Exercises to complete -
• 1. Rewrite the passage of the wine-clearing thread from "Apparently, hazes like" to "job or not.....", putting "sugar" in place of "honey".
• 2. Decide whether each statement agrees with the wine-clearing thread. Answer yes or no, and quote the words of the thread that decide it.
(a) The first poster can obtain sparkoloid locally.
(b) Wade E filtered a cloudy wine, and it came out clear.
(c) Wade E counts bentonite added at the beginning as fining.

Extract provided -
Segment Open

That's the issue I've had and can only get bentonite here, sparkoloid doesn't seem to be available and the shipping costs are prohibitive.

Apparently, hazes like that should drop out, but the one I've got problems with at the moment was sweetened about a year ago and it's still cloudy - the original sediment dropped out nicely and it cleared but then I back sweetened it with the same honey, which causes it to cloud up and it's stayed like that since.

Thinking of trying 2 part finings on it to see if they do they job or not.....


----------



## Wade E (Dec 18, 2010)

Against everything Ive read about filtering Ive had this same problem and I filtered it and it came out crystal clear. I always been told not to even try to filter a wine that wasnt already crystal clear but I had already fined this wine once and didnt want to subject it to another fining. Even if you added bentonite in the beginning its not considered fining so if you havent done it since primary try the bentonite now. I dont typically use fining agents unless I have a problem like this anymore but for some reason I made a kit a few weeks back and followed the instructions and used the fining agent and now the wine is sitting on a bunch of sediment but still isnt clear. Maybe be another victim to filter.

Segment Closed

[Saved entries]
Segment Open

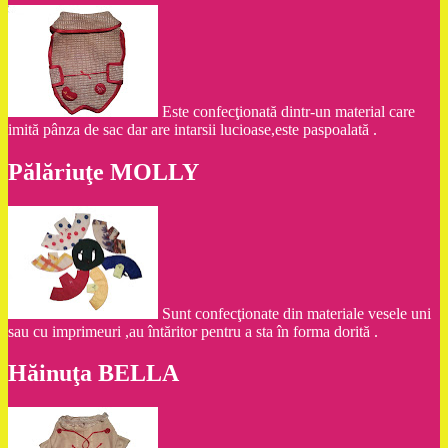
Este confecţionată dintr-un material care
imită pânza de sac dar are intarsii lucioase,este paspoalată .
Pălăriuţe MOLLY
Sunt confecţionate din materiale vesele uni
sau cu imprimeuri ,au întăritor pentru a sta în forma dorită .
Hăinuţa BELLA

Segment Closed

Answers to the exercise -
• 1.
Apparently, hazes like that should drop out, but the one I've got problems with at the moment was sweetened about a year ago and it's still cloudy - the original sediment dropped out nicely and it cleared but then I back sweetened it with the same sugar, which causes it to cloud up and it's stayed like that since.

Thinking of trying 2 part finings on it to see if they do they job or not.....

• 2.
(a) No: "sparkoloid doesn't seem to be available"
(b) Yes: "I filtered it and it came out crystal clear"
(c) No: "Even if you added bentonite in the beginning its not considered fining"